Many years ago, a boy fell in love. At least he thought it was love. It certainly seemed like what he imagined it would be. He was still in high school, and at last he seemed to be feeling the emotions that he imagined others his age were feeling. The infatuation. The excitement. The nervousness that came from the fear of rejection. The joy that a mere smile from the object of his affections could instill. The thrill of contemplating even the most casual and fleeting of touches.
The fear of discovery.
I was that boy, and the object of my affections was ... another boy. Those affections were unrequited and unfulfilled, but the memory of those emotions lived in my heart and mind for many years along with the taste of unmet desire, unmet needs and unanswered questions that I assumed would remain forever unexplored.

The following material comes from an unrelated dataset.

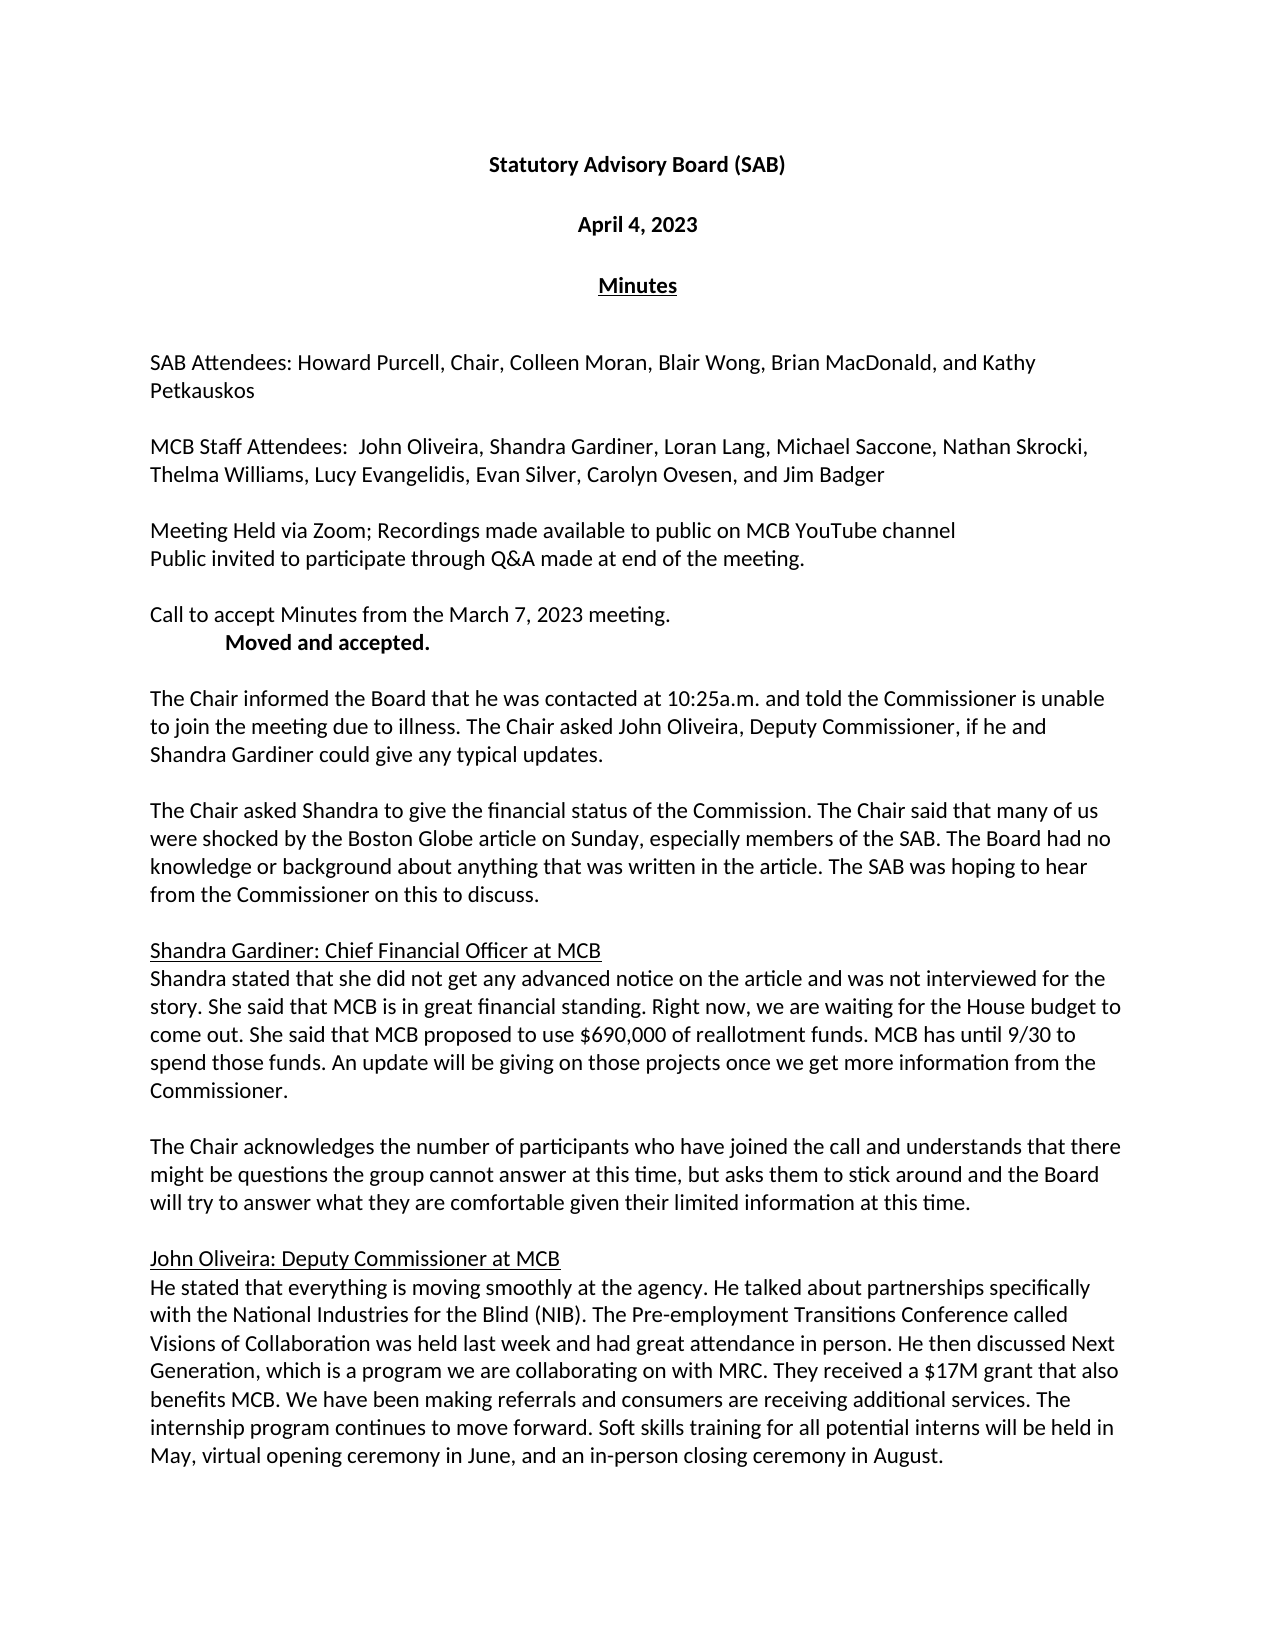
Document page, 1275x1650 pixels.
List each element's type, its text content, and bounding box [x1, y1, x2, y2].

But then, wonder of wonders, many years later, I met a man who reawakened those memories, with whom I was able to finally explore those desires, those needs, those questions. And the love that we experienced made us both wonder ... what if? What if we had met as boys and had been able to taste what we were now tasting in the full vigor and blush of youth?
These were some of the thoughts that ran through my mind a few weeks ago when I watched a beautiful movie on Netflix entitled, "Holding the Man." An Australian film, the movie is the dramatization of an even more beautiful memoir, the audio version of which I finished listening to this past weekend.
For, you see, Timothy Conigrave, the author of the memoir, was a near-contemporary of mine, born only a year after I was. In the movie, and even more so in the book, he gave voice to feelings that I felt when I was a teenager - feelings and emotions that most heterosexual teenagers take for granted, but which for a gay boy in the 70's had to be carefully hidden and only expressed with the greatest of courage or audacity.
The real Tim and John |
Unlike me, Timothy Conigrave was audacious and John Caleo, the captain of his high school football team, was courageous. They took chances, rewarded, that I never did. They felt a level of comfort with their sexuality that I never did. Tim reached out to the object of his affections, and the story of the love that grew between him and his beloved John was nothing less than thrilling, enchanting, heartbreaking and ... beautiful.
For those who read this post who are gay, I heartily recommend the movie and the book. For those who read this who are not gay - especially those close to me in age - I heartily recommend the movie and the book. Not only does the film open a window into a world that was hidden in plain sight for so many of us, it is also a chronicle of our times, particularly for those who lived through what most of us, myself included, turned away from: the devastation of AIDS in the 80's and early 90's.
Tim and I do have some things in common, however. I eventually found my courage, and I found my love, and I lost that love. But what a love it was: thrilling, enchanting, heartbreaking and beautiful. As was Tim and John's.